» Written task
Beginning with the line that holds "line: (317, 1326) -> (217, 947), removed" in the data below, give again every line through the one that holds "part: (878, 1416) -> (770, 1036), size x0.7", exactly as written.

-=-=-

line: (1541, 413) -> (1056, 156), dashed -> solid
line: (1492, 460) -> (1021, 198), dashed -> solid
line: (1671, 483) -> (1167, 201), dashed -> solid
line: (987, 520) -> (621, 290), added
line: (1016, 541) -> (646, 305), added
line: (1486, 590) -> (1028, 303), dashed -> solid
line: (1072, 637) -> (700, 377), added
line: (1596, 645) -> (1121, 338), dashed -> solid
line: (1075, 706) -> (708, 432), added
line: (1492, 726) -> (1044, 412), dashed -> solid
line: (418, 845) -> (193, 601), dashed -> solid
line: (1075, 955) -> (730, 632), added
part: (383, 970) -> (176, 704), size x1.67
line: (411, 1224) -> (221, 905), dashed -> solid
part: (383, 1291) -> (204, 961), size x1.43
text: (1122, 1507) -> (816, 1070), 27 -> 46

-=-=-

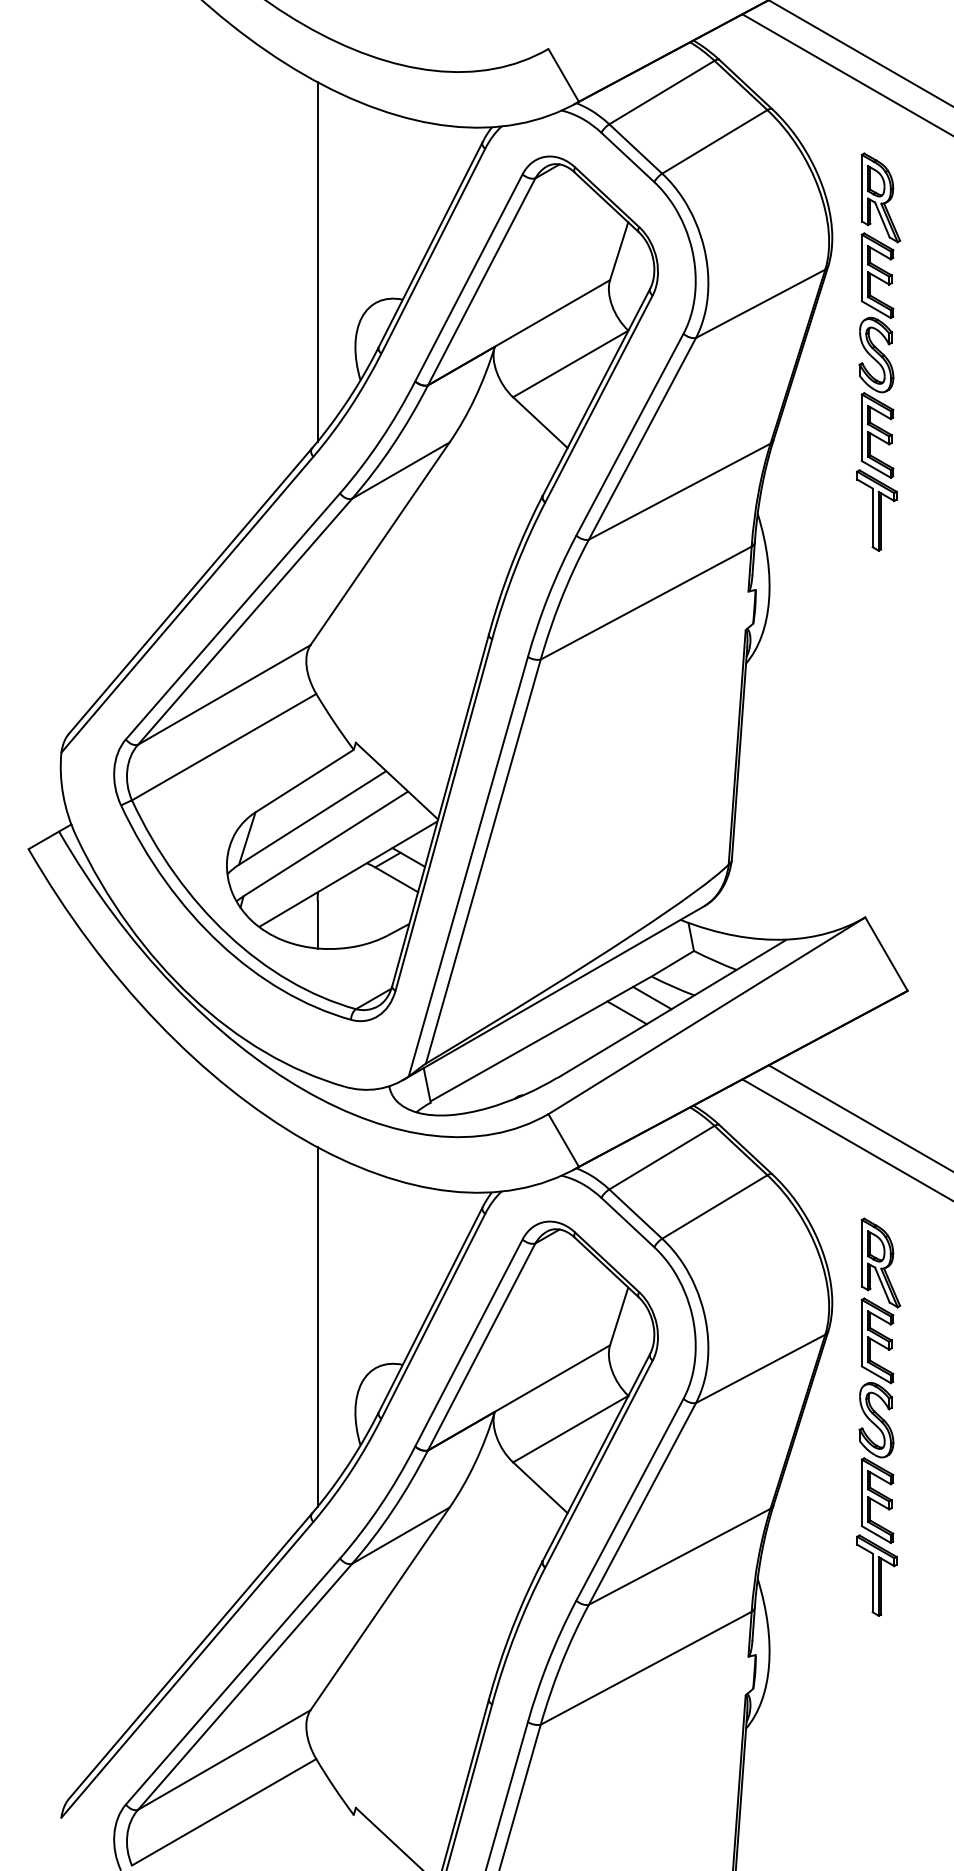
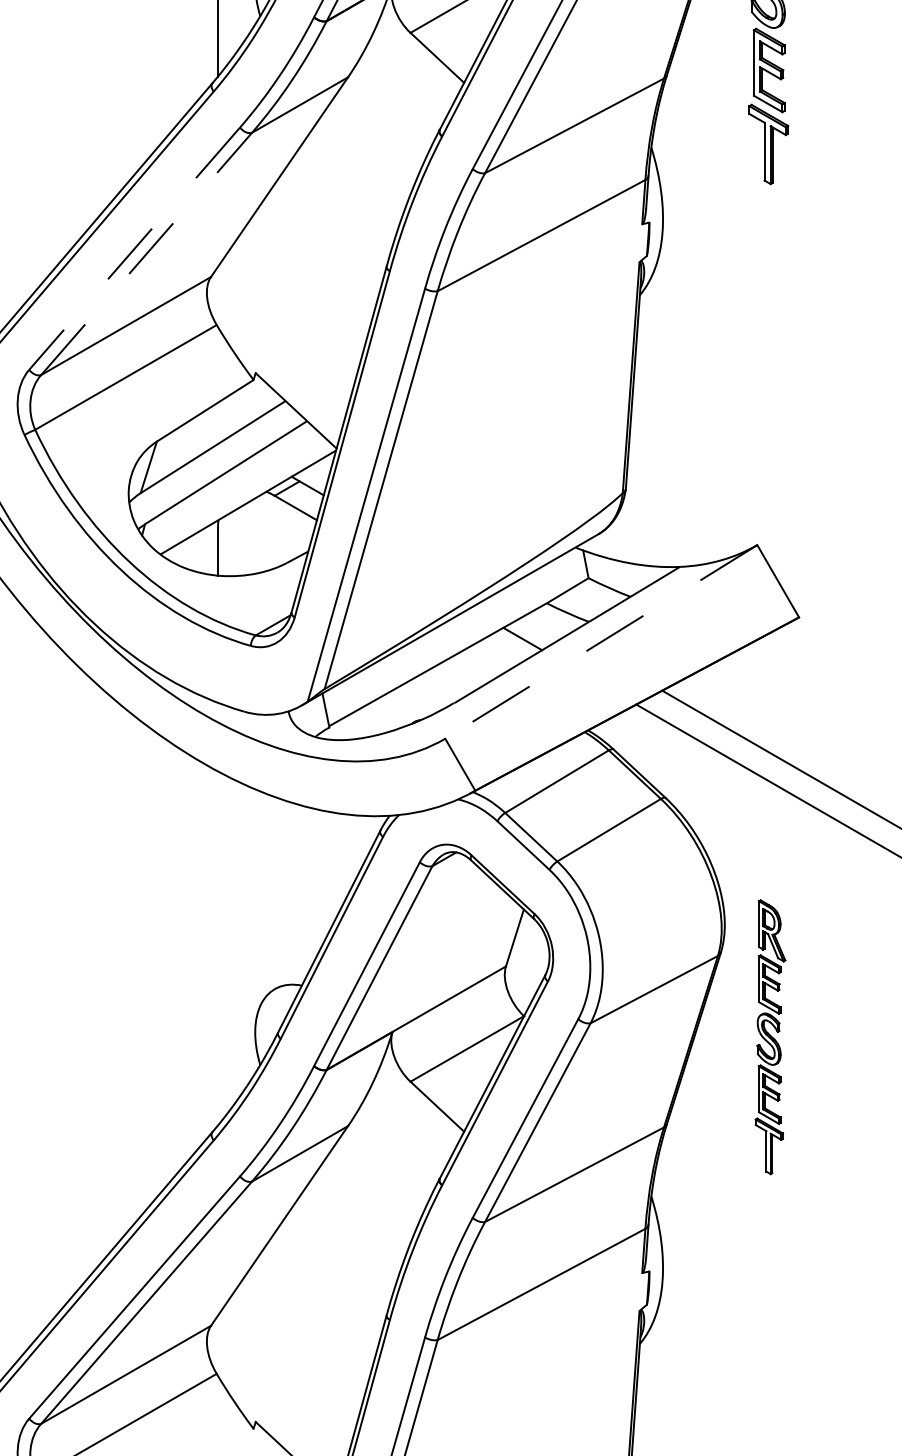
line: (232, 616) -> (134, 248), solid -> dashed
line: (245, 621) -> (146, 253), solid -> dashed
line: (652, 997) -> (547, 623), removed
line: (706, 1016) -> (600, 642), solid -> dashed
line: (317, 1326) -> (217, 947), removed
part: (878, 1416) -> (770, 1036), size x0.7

-=-=-

» Solved problem
line: (317, 1326) -> (217, 947), removed
part: (878, 1416) -> (770, 1036), size x0.7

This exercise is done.